There is a sense in which National Socialism was “politics as applied biology.” The movement’s theorists genuinely believed that it might be possible to resolve social and political problems by biological means. The first manifestation of this ideology—and the model for German eugenic legislation thereafter—was the Sterilisation Law of July 1933. Eugenicists had been advocating the sterilisation of “inferior
and degenerate types” for decades, and proposals for voluntary sterilisation had already reached state legislatures in Germany. But the new law introduced a new element: compulsion. Its preamble read: “Any person suffering from a hereditary disease can be sterilised if medical knowledge indicates that his offspring will suffer from severe hereditary physical or mental damage.” The following conditions were classified as “hereditary” under the law:

1. Congenital feeblemindedness.

2. Schizophrenia.

3. Manic depression.

4. Epilepsy.

5. Huntington’s chorea.

6. Blindness.

7. Deafness.

8. Severe physical deformity.

9. Severe alcoholism.
1

The structure for enforcement was straightforward. If a person with one of these conditions did not voluntarily apply for sterilisation, it could be sought by health service doctors and directors of hospitals, care homes and prisons. A system of hereditary health courts was instituted, consisting of three members: a judge and two doctors. A more senior appeal court was structured in the same way.

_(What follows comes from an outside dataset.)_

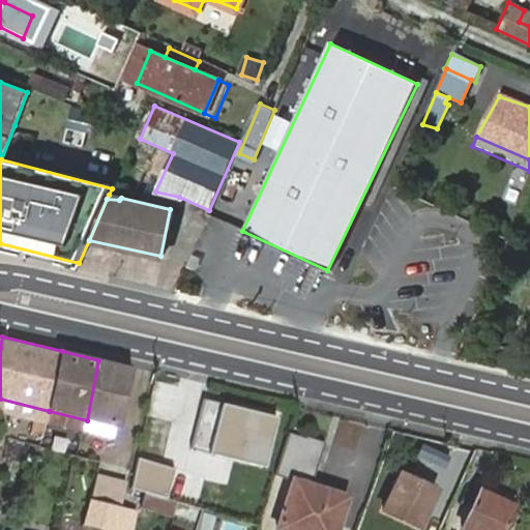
[(134,367),(98,360),(87,420),(119,428),(134,367)]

In the first year in which sterilisation was in operation, some 388,400 people were reported to the hereditary health courts, 75 per cent of them by their own doctors. This was too much work for the courts to handle: just over 80,000 of these cases were reviewed, with 62,000 resulting in a sterilisation order. Of these people, just under half were actually sterilised (usually by vasectomy for men and Fallopian ligation for women) because of a lack of capacity in hospitals. It seems the system did not manage to clear the backlog even by 1939.
2
But this was not due to a lack of enthusiasm in the medical community:
on the whole, German doctors welcomed the sterilisation scheme. It gave them enhanced prestige as implementers of government policy as well as a much greater range of paid tasks to perform—such as filling out forms and giving evidence to hereditary health courts.

However, the “science” underpinning the Sterilisation Law was flimsy, at best:

The sterilisation measures could never have been successful: seen from a biological point of view, they are useless, absolutely nonsense, because they do not calculate spontaneous mutations, environmental poisons and things like that. So it was a measure that would never have led to real success even if they had practised it more harshly than they did.

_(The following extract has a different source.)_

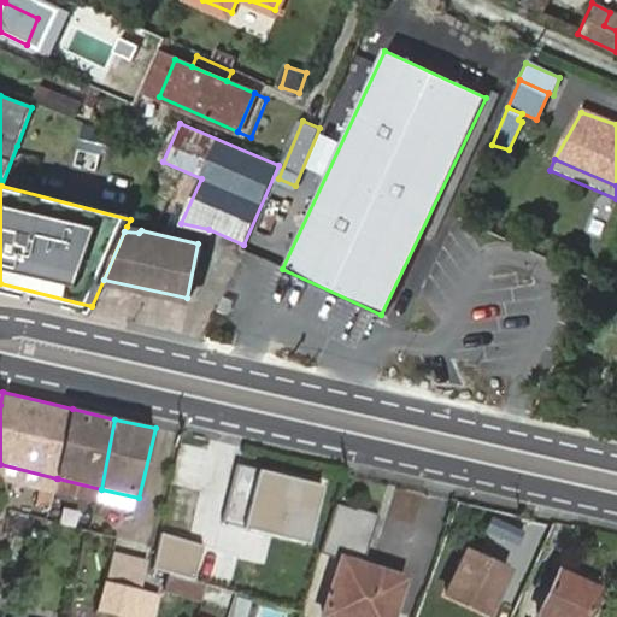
[(216,485),(206,518),(305,545),(322,487),(238,464),(231,488),(216,485)]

So it was senseless from the beginning, but it was an important part and a kind of sign for the biological takeover that National Socialism was planning…They had more than 350,000 people sterilised between 1933 and 1945, so it was also a kind of discrimination against people who didn’t fit into the picture of National Socialist society. So everything else, looking bad, looking ill, looking strange, had to disappear.